[Document layout analysis data]
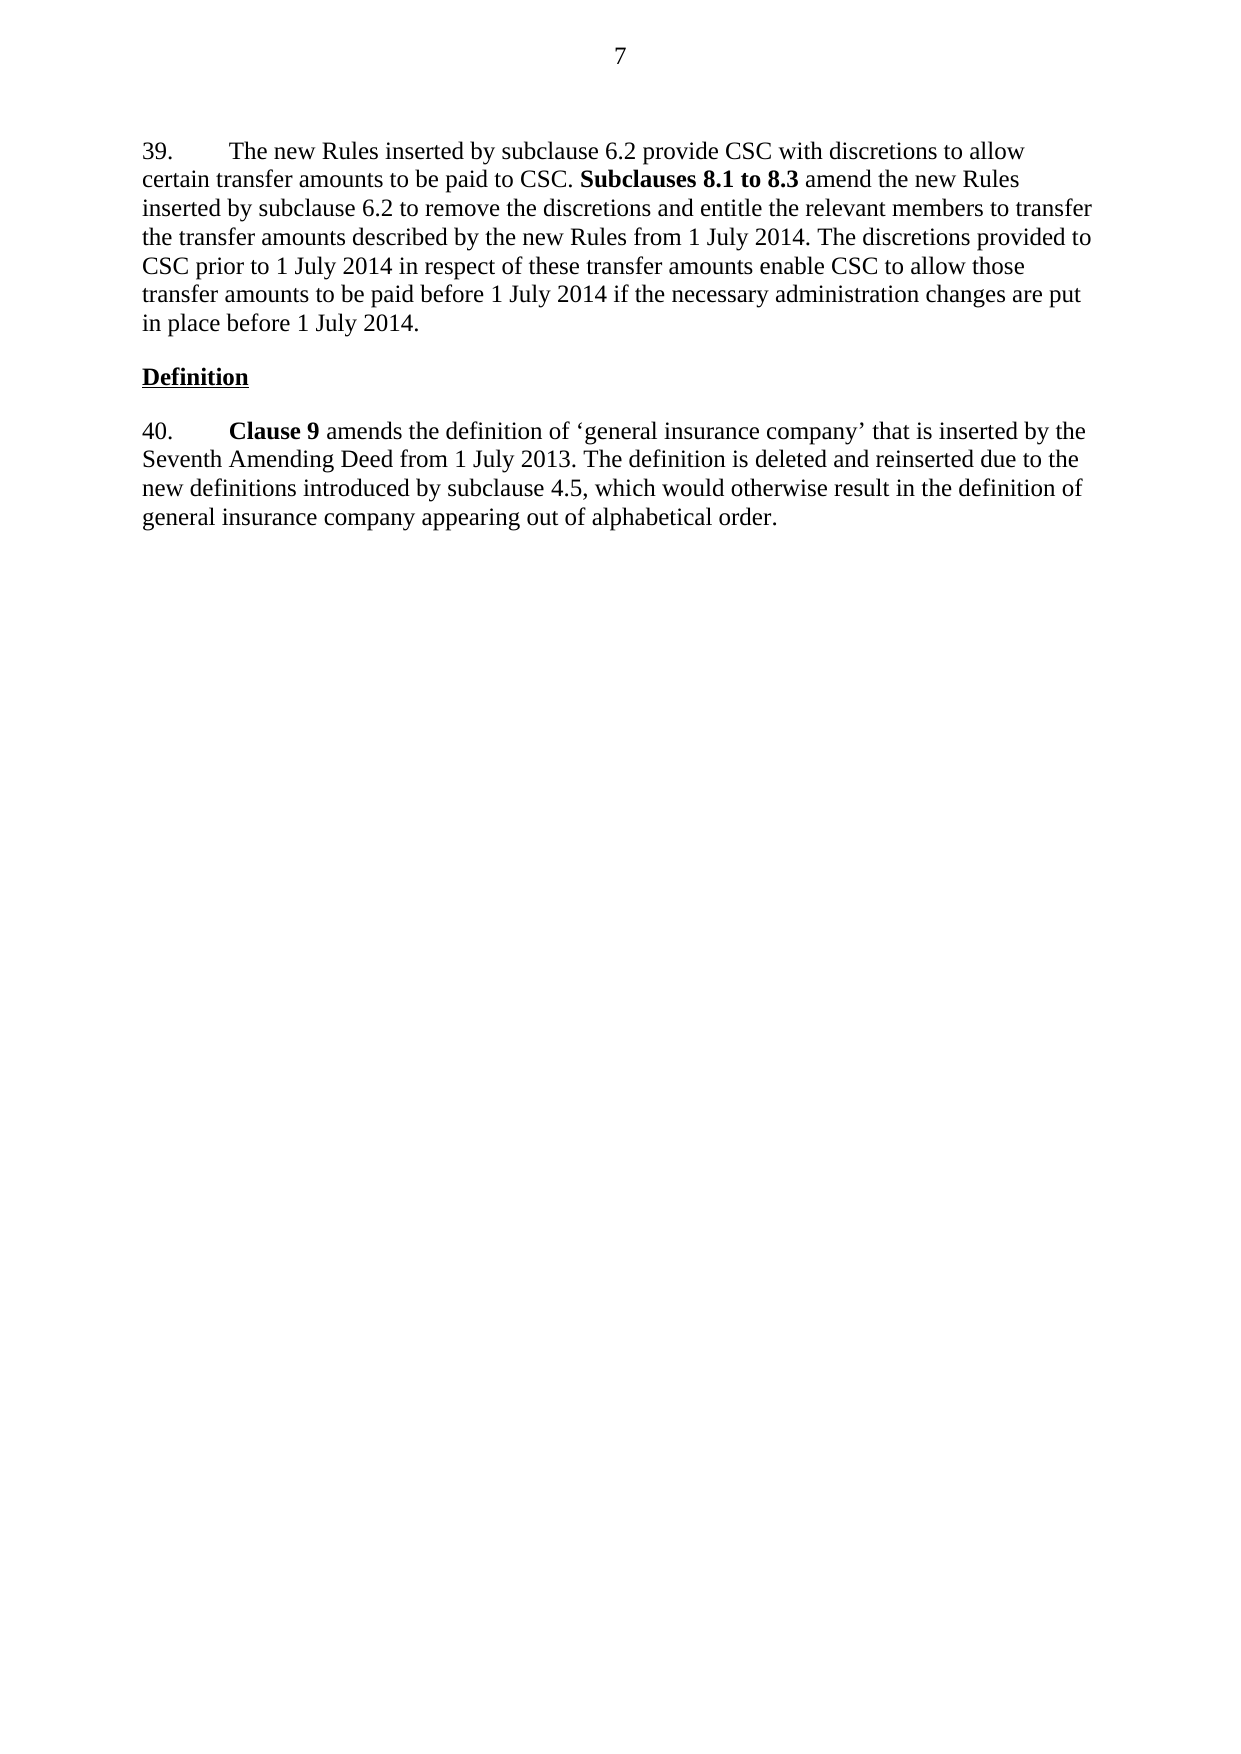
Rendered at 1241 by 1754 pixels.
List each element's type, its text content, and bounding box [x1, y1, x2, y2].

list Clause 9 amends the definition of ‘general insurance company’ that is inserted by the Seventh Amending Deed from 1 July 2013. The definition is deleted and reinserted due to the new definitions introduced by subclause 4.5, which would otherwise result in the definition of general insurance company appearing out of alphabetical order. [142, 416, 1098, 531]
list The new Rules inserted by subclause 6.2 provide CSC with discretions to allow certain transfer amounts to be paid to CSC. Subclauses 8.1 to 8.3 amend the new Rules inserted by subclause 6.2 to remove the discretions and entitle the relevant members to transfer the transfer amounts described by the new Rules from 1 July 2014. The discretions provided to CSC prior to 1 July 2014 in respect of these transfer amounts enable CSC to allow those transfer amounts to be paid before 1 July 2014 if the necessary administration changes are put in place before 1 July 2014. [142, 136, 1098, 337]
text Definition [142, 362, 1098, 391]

### WRITTEN TASK
For every entry above, please output the text exactly and leave any picture behind.

### ANSWER FOR THE TASK
Rendered at 1241 by 1754 pixels.
List each element's type, its text content, and bounding box [x1, y1, x2, y2].

list Clause 9 amends the definition of ‘general insurance company’ that is inserted by the Seventh Amending Deed from 1 July 2013. The definition is deleted and reinserted due to the new definitions introduced by subclause 4.5, which would otherwise result in the definition of general insurance company appearing out of alphabetical order. [142, 416, 1098, 531]
list The new Rules inserted by subclause 6.2 provide CSC with discretions to allow certain transfer amounts to be paid to CSC. Subclauses 8.1 to 8.3 amend the new Rules inserted by subclause 6.2 to remove the discretions and entitle the relevant members to transfer the transfer amounts described by the new Rules from 1 July 2014. The discretions provided to CSC prior to 1 July 2014 in respect of these transfer amounts enable CSC to allow those transfer amounts to be paid before 1 July 2014 if the necessary administration changes are put in place before 1 July 2014. [142, 136, 1098, 337]
text Definition [142, 362, 1098, 391]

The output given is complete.